Carney: Grasp of financed emissions will soon be ‘table stakes’ for FIs

GFANZ co-chair lays out near-term expectations for members as financial alliance clarifies oversight responsibility following pushback from US banks over fossil fuel restrictions.

Mark Carney (Photographer: Simon Dawson/Bloomberg)

Mark Carney, the UN special envoy on climate action and finance, has said a good grasp of financed emissions will be “table stakes” for financial institutions in the next two to three years.

In a recorded interview, Eric Usher, head of the United Nations Environment Programme Finance Initiative (UNEP FI), asked the former governor of the Bank of England about reasonable near-term expectations for members of the alliances that make up the Glasgow Financial Alliance for Net Zero (GFANZ). Carney co-founded GFANZ in 2021. 

“The first is to know your emissions,” Carney said. “Know your financed emissions, including – as much as possible and certainly where material – a good estimate of the Scope 3 emissions that portfolio companies have.” This, he added, was “obviously table stakes”. 

GFANZ, which has several sub-alliances covering insurance, banking and asset management, brings together more than 500 finance firms managing some $135 trillion in assets. 

Another near-term expectation outlined by Carney was that GFANZ members should be able to provide a breakdown of their financing in terms of proportion of assets categorised as 1) enabling net zero, 2) full aligned with net zero, 3) aligning and 4) those that “are going to be wound down or phased out consistent with Paris”. 

He added that they should have a “view of where you think you’re going to be two years from now, two years from then, five years from then on … and, of course, to get there, you need an engagement strategy, you need to be working with the portfolio companies, and maybe you’re going to need to make some tough decisions down the road in terms of who you stick with and who you don’t.” 

A lesson he said he took from his efforts in driving the creation of corporate climate disclosure framework TCFD was that voluntary efforts can only go so far.  

“Ultimately, to have universal coverage, to have consistency, credibility, you really do need to move to mandatory requirements,” Carney said. He also warned that this would require a balance between not moving too soon while still responding to the imperative of the climate crisis.

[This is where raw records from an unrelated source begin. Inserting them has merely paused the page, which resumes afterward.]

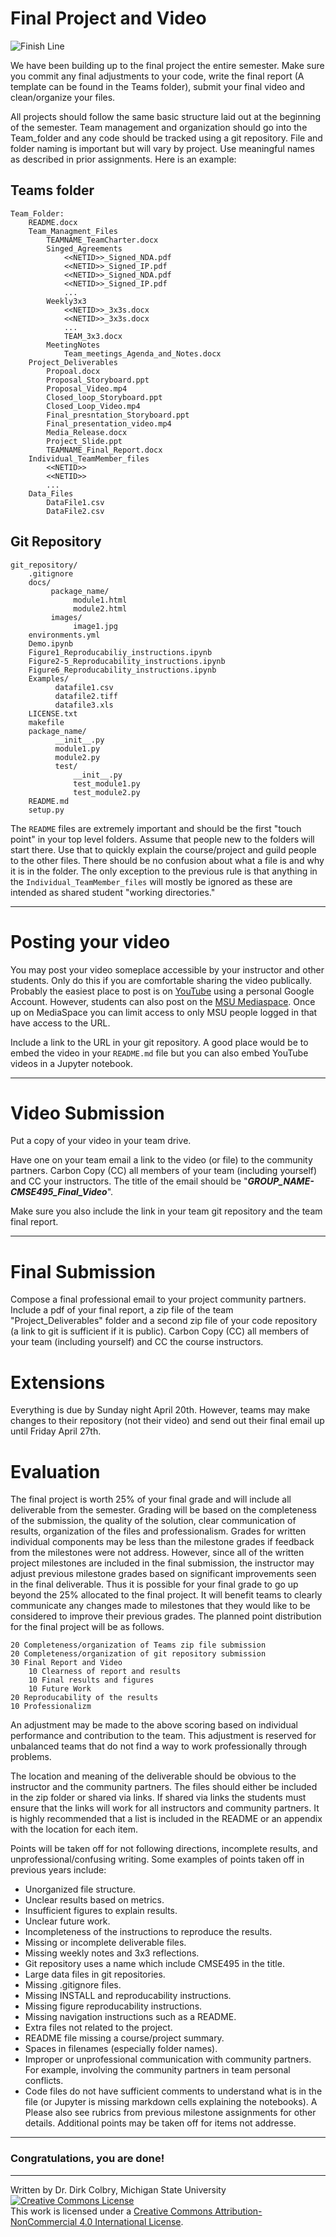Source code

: # Final Project and Video

![Finish Line](https://cdn.pixabay.com/photo/2016/03/31/21/07/checkered-1296203__340.png)

We have been building up to the final project the entire semester.  Make sure you commit any final adjustments to your code, write the final report (A template can be found in the Teams folder), submit your final video and clean/organize your files. 

All projects should follow the same basic structure laid out at the beginning of the semester. Team management and organization should go into the Team_folder and any code should be tracked using a git repository. File and folder naming is important but will vary by project.  Use meaningful names as described in prior assignments. Here is an example:

## Teams folder


    Team_Folder:
        README.docx
        Team_Managment_Files
            TEAMNAME_TeamCharter.docx
            Singed_Agreements
                <<NETID>>_Signed_NDA.pdf
                <<NETID>>_Signed_IP.pdf
                <<NETID>>_Signed_NDA.pdf
                <<NETID>>_Signed_IP.pdf
                ...
            Weekly3x3
                <<NETID>>_3x3s.docx
                <<NETID>>_3x3s.docx
                ...
                TEAM_3x3.docx
            MeetingNotes
                Team_meetings_Agenda_and_Notes.docx
        Project_Deliverables
            Propoal.docx
            Proposal_Storyboard.ppt
            Proposal_Video.mp4
            Closed_loop_Storyboard.ppt
            Closed_Loop_Video.mp4
            Final_presntation_Storyboard.ppt
            Final_presentation_video.mp4
            Media_Release.docx
            Project_Slide.ppt
            TEAMNAME_Final_Report.docx
        Individual_TeamMember_files
            <<NETID>>
            <<NETID>>
            ...
        Data_Files
            DataFile1.csv
            DataFile2.csv

## Git Repository

    git_repository/
        .gitignore
        docs/
             package_name/
                  module1.html
                  module2.html
             images/
                  image1.jpg
        environments.yml
        Demo.ipynb
        Figure1_Reproducabiliy_instructions.ipynb
        Figure2-5_Reproducability_instructions.ipynb
        Figure6_Reproducability_instructions.ipynb
        Examples/
              datafile1.csv
              datafile2.tiff
              datafile3.xls
        LICENSE.txt
        makefile
        package_name/
              __init__.py
              module1.py
              module2.py
              test/
                  __init__.py
                  test_module1.py
                  test_module2.py
        README.md
        setup.py


The ```README``` files are extremely important and should be the first "touch point" in your top level folders. Assume that people new to the folders will start there.  Use that to quickly explain the course/project and guild people to the other files.  There should be no confusion about what a file is and why it is in the folder.  The only exception to the previous rule is that anything in the ```Individual_TeamMember_files``` will mostly be ignored as these are intended as shared student "working directories."

----

<a name="Posting_your_video"></a>

# Posting your video
You may post your video someplace accessible by your instructor and other students.  Only do this if you are comfortable sharing the video publically. Probably the easiest place to post is on [YouTube](http://youtube.com/) using a personal Google Account. However, students can also post on the [MSU Mediaspace](http://mediaspace.msu.edu/). Once up on MediaSpace you can limit access to only MSU people logged in that have access to the URL.  

Include a link to the URL in your git repository.  A good place would be to embed the video in your ```README.md``` file but you can also embed YouTube videos in a Jupyter notebook.

----
# Video Submission
Put a copy of your video in your team drive. 

Have one on your team email a link to the video (or file) to the community partners. Carbon Copy (CC) all members of your team (including yourself) and CC your instructors. The title of the email should be "**_GROUP_NAME-CMSE495_Final_Video_**".

Make sure you also include the link in your team git repository and the team final report. 

----

# Final Submission

Compose a final professional email to your project community partners. Include a pdf of your final report, a zip file of the team "Project_Deliverables" folder and a second zip file of your code repository (a link to git is sufficient if it is public).  Carbon Copy (CC) all members of your team (including yourself) and CC the course instructors.  

# Extensions

Everything is due by Sunday night April 20th.  However, teams may make changes to their repository (not their video) and send out their final email up until Friday April 27th. 

# Evaluation

The final project is worth 25\% of your final grade and will include all deliverable from the semester. Grading will be based on the completeness of the submission, the quality of the solution, clear communication of results, organization of the files and professionalism. Grades for written individual components may be less than the milestone grades if feedback from the milestones were not address. However, since all of the written project milestones are included in the final submission, the instructor may adjust previous milestone grades based on significant improvements seen in the final deliverable. Thus it is possible for your final grade to go up beyond the 25\% allocated to the final project.  It will benefit teams to clearly communicate any changes made to milestones that they would like to be considered to improve their previous grades.  The planned point distribution for the final project will be as follows.  

    20 Completeness/organization of Teams zip file submission
    20 Completeness/organization of git repository submission
    30 Final Report and Video
        10 Clearness of report and results
        10 Final results and figures
        10 Future Work
    20 Reproducability of the results
    10 Professionalizm

An adjustment may be made to the above scoring based on individual performance and contribution to the team.  This adjustment is reserved for unbalanced teams that do not find a way to work professionally through problems. 

The location and meaning of the deliverable should be obvious to the instructor and the community partners.  The files should either be included in the zip folder or shared via links.  If shared via links the students must ensure that the links will work for all instructors and community partners.  It is highly recommended that a list is included in the README or an appendix with the location for each item.

Points will be taken off for not following directions, incomplete results, and unprofessional/confusing writing.  Some examples of points taken off in previous years include:

* Unorganized file structure.
* Unclear results based on metrics.
* Insufficient figures to explain results.
* Unclear future work.
* Incompleteness of the instructions to reproduce the results.
* Missing or incomplete deliverable files.
* Missing weekly notes and 3x3 reflections.
* Git repository uses a name which include CMSE495 in the title.
* Large data files in git repositories.
* Missing .gitignore files.
* Missing INSTALL and reproducability instructions.
* Missing figure reproducability instructions.
* Missing navigation instructions such as a README.
* Extra files not related to the project. 
* README file missing a course/project summary.
* Spaces in filenames (especially folder names).
* Improper or unprofessional communication with community partners. For example, involving the community partners in team personal conflicts.
* Code files do not have sufficient comments to understand what is in the file (or Jupyter is missing markdown cells explaining the notebooks). 
A
Please also see rubrics from previous milestone assignments for other details.  Additional points may be taken off for items not addresse. 


-----

### Congratulations, you are done!

---

Written by Dr. Dirk Colbry, Michigan State University
<a rel="license" href="http://creativecommons.org/licenses/by-nc/4.0/"><img alt="Creative Commons License" style="border-width:0" src="https://i.creativecommons.org/l/by-nc/4.0/88x31.png" /></a><br />This work is licensed under a <a rel="license" href="http://creativecommons.org/licenses/by-nc/4.0/">Creative Commons Attribution-NonCommercial 4.0 International License</a>.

Acting too soon, Carney said, would potentially mean missing an opportunity to “get some of the kinks out and have some of the learnings from actionable application”.

On how GFANZ can pull together the work of the different alliances that sit under it, Carney said the alliance is currently working on a common framework to provide guidance for financial institutions on net-zero transition plans, which it was hoping to finalise for COP27. 

He told Usher: “Something that is absolutely necessary for the transition is a framework for the transparent, responsible phasing out of high-emission assets or … ultimately stranded assets.”  

Last month, the Financial Times reported that some of the largest US banks were threatening to leave the Net-Zero Banking Alliance over fears that they could be exposing themselves to legal risks as a result of decarbonisation requirements imposed upon them by membership. 

They were reported to have felt blindsided by updates introduced in June by Race to Zero, the umbrella UN body for climate initiatives including GFANZ, which would require them to establish fossil fuel phase-out policies within a year or face expulsion from UN-backed net-zero bodies.  

On Friday, Bloomberg reported that GFANZ had clarified that, while it and its sub-alliances are affiliated with the Race to Zero, they all have their own governance structures and are “responsible for managing accountability of their members” and “any updates to the nature of their commitments rest with the alliances”. 

Writing on Twitter, Ben Caldecott, director of the sustainable finance group at Oxford University’s Smith School, said: “It seems likely that GFANZ’s finance alliances will break with (or be ejected from) UN’s Race to Zero, though probably in slow motion. Getting GFANZ to lock itself to evolving R2Z criteria originally was a redline for ⁦COP26 hosts. Less leverage now.” 

Caldecott, who also serves as co-head of the UK government’s Transition Plan Taskforce, added: “The COP26 presidency had significant leverage, namely that if it wasn’t happy with the robustness and integrity of GFANZ, then it wouldn’t allow it to be linked to COP26 in Glasgow and thus benefit from the association.” 

Since last year, however, nothing has replaced that leverage and “critically, the gap between what GFANZ sub-sector alliances are willing to accept and what the R2Z criteria says has grown”, Caldecott said.  

Mark Carney was speaking at UNEP FI’s 2022 global roundtable, which started on Monday 10 October.